» **EXERCISE REQUIREMENTS**:
Quote the whole listing exactly. Leave the pictures out of your copy.

+++ INFORMATION PROVIDED

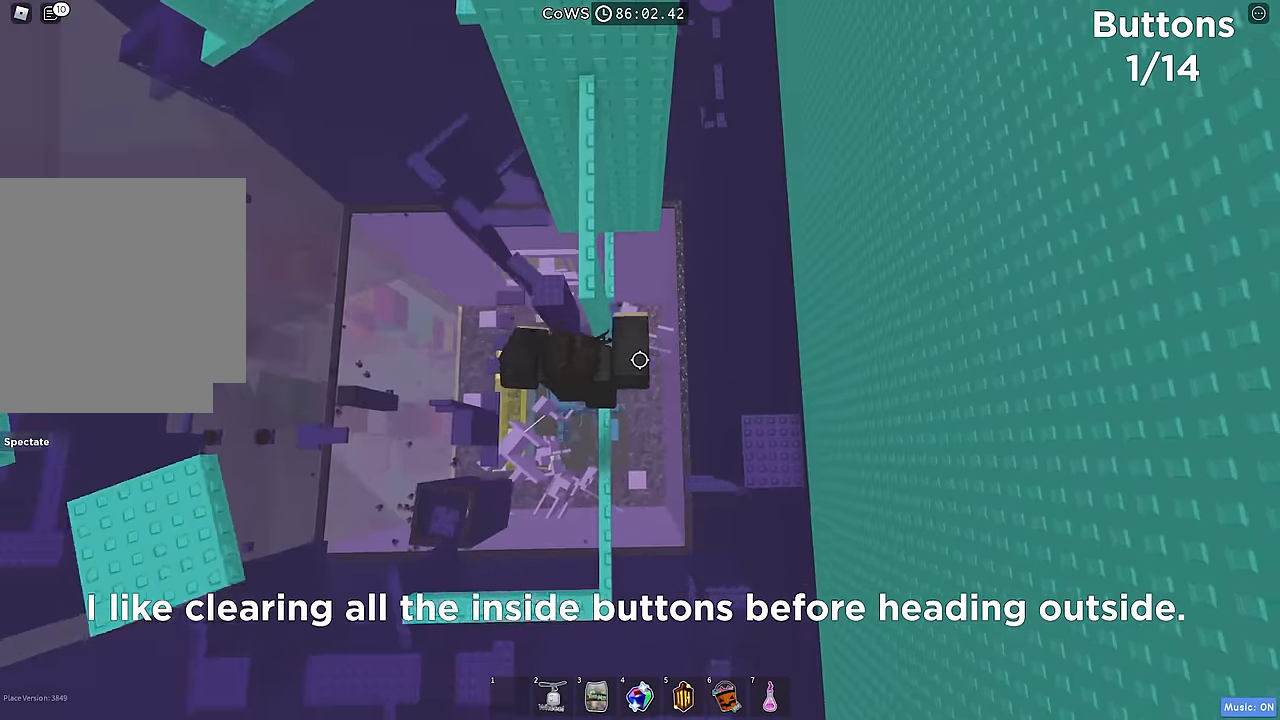
{"keys": ["w"], "events": [[150, "shift", "down"], [266, "shift", "up"], [366, "w", "up"], [466, "w", "down"]]}
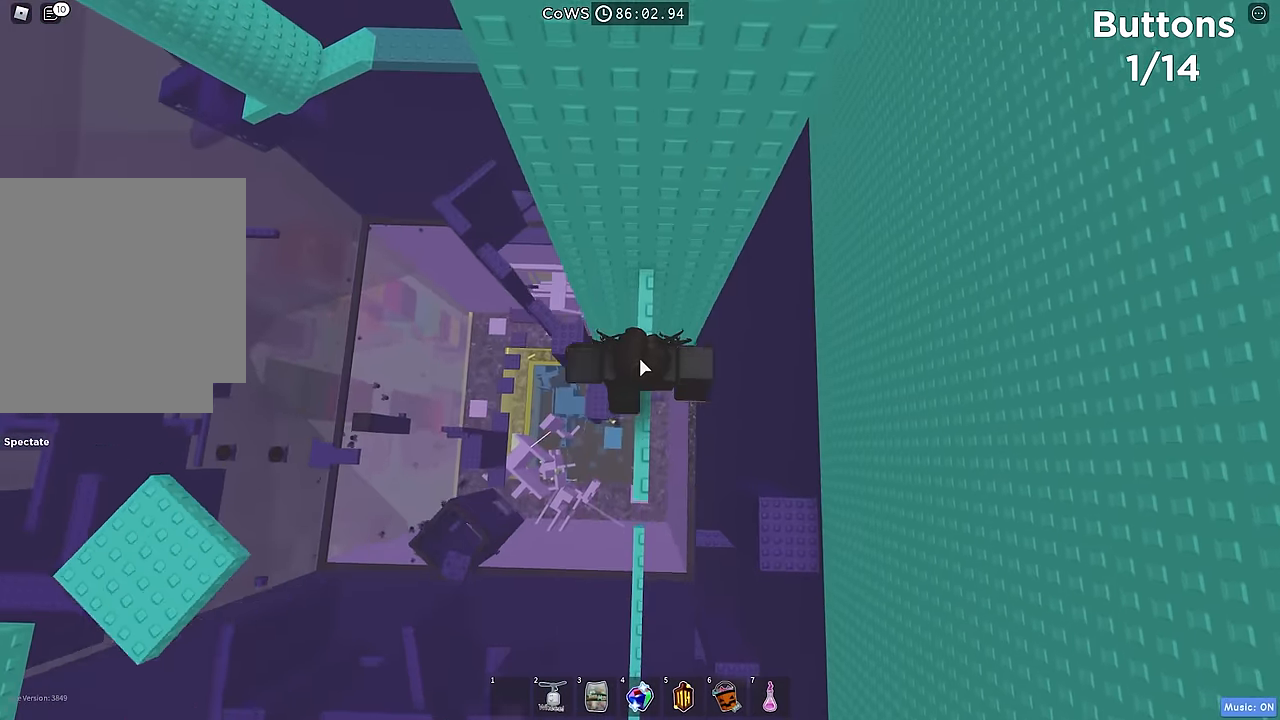
{"keys": ["d", "space"], "events": [[150, "w", "up"], [216, "shift", "down"], [266, "shift", "up"], [333, "d", "down"], [466, "space", "down"]]}
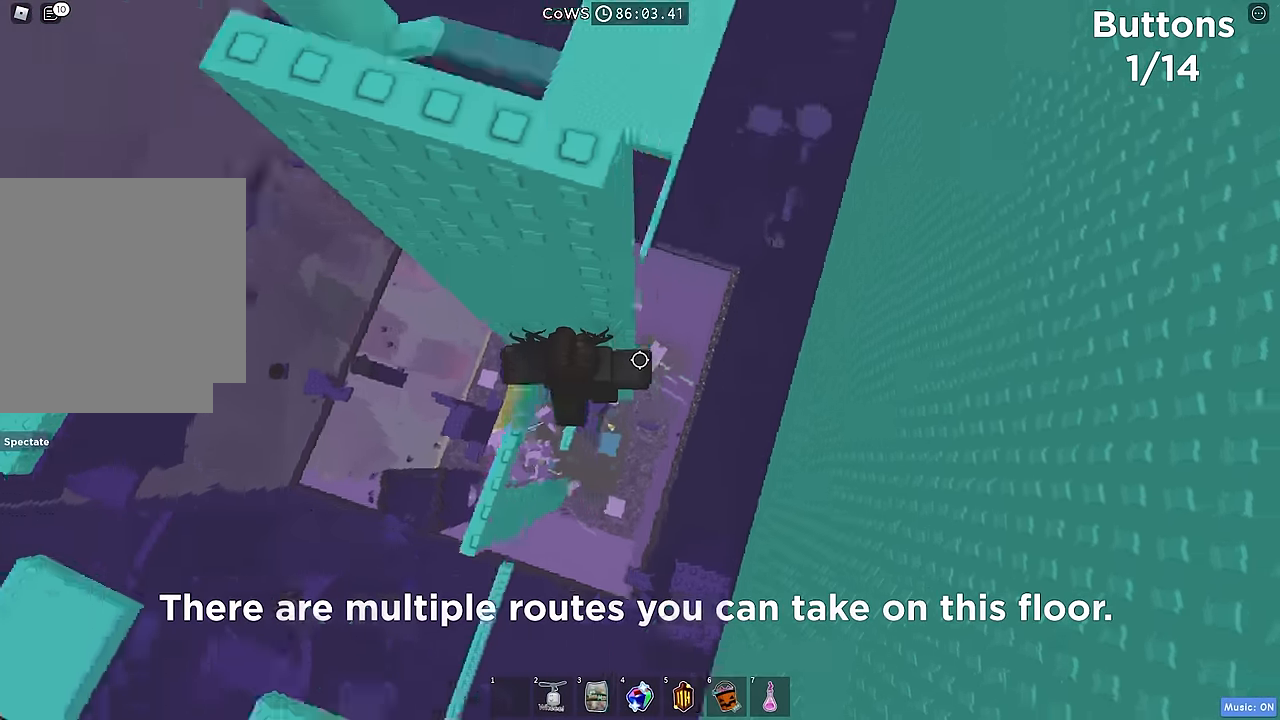
{"keys": ["d"], "events": [[83, "space", "up"]]}
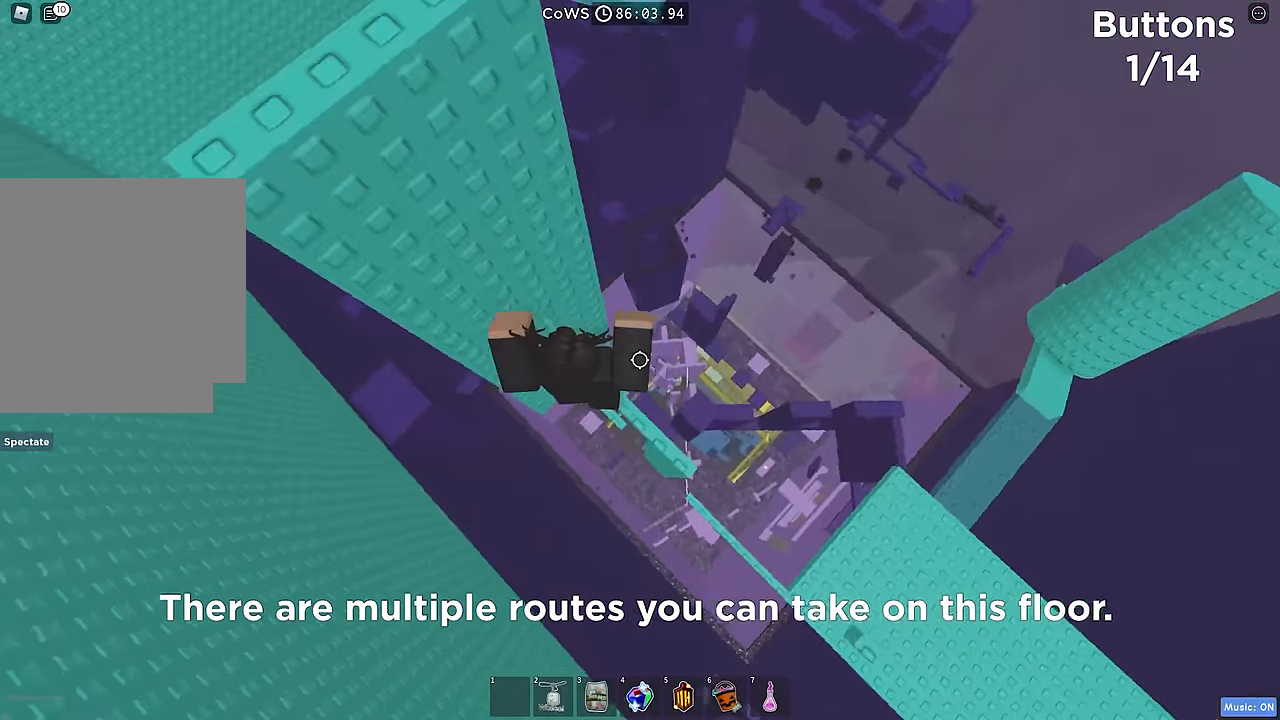
{"keys": ["d", "space"], "events": [[66, "d", "up"], [266, "d", "down"], [433, "space", "down"]]}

++++++

» **REPLY**:
{"keys": ["w"], "events": [[150, "shift", "down"], [266, "shift", "up"], [366, "w", "up"], [466, "w", "down"]]}
{"keys": ["d", "space"], "events": [[150, "w", "up"], [216, "shift", "down"], [266, "shift", "up"], [333, "d", "down"], [466, "space", "down"]]}
{"keys": ["d"], "events": [[83, "space", "up"]]}
{"keys": ["d", "space"], "events": [[66, "d", "up"], [266, "d", "down"], [433, "space", "down"]]}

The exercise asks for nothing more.